▶ **TASK STATEMENT**: Check the listing below for lines that hold "Sagen". How many are there? Please give only the number.

▶ **RECORDS TO PROCESS**:
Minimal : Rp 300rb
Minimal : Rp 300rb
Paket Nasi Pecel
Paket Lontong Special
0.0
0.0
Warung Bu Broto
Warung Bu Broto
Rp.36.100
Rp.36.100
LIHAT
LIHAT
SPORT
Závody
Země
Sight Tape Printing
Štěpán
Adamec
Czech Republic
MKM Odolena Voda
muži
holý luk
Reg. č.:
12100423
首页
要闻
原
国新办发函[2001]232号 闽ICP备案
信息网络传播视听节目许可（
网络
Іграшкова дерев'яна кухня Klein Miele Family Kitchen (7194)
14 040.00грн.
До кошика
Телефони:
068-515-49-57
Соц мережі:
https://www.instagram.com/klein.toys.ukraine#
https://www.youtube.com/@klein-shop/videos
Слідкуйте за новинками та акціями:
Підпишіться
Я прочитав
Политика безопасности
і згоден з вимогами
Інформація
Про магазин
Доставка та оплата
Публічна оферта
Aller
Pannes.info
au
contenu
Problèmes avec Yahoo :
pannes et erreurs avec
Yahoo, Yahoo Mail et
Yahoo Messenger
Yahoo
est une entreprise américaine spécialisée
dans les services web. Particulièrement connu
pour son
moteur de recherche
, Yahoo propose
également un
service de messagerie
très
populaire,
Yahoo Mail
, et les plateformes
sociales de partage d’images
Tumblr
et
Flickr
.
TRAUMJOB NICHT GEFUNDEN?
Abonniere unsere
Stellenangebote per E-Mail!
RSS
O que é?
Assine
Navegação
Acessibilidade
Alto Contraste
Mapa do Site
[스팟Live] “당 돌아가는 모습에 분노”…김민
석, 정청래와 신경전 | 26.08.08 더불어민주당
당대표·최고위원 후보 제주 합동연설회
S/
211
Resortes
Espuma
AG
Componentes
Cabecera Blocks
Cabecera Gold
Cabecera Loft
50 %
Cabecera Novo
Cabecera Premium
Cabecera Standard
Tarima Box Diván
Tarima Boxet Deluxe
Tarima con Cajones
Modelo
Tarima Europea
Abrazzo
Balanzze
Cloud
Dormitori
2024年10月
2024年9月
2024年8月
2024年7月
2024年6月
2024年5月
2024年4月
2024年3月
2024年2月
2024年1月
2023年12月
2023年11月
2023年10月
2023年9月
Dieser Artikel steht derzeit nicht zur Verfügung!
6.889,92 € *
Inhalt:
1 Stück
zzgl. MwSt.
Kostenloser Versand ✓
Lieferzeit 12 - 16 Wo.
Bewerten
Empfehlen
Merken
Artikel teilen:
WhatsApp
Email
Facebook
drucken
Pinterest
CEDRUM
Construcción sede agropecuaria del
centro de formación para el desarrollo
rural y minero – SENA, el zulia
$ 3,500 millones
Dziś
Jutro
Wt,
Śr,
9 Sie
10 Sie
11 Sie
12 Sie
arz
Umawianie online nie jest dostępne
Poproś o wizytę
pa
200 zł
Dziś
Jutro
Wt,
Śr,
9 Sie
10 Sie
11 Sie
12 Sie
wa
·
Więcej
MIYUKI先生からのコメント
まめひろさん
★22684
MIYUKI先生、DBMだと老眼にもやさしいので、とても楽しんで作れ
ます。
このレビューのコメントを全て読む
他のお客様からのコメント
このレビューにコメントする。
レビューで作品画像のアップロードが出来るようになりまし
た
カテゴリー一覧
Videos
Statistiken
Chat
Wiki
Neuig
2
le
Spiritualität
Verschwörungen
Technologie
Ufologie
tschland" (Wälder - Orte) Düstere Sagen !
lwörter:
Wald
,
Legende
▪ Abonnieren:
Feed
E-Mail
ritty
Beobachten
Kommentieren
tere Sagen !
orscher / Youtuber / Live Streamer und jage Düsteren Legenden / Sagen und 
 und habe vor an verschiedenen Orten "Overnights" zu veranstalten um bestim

▶ **COMPLETED EXERCISE**: 3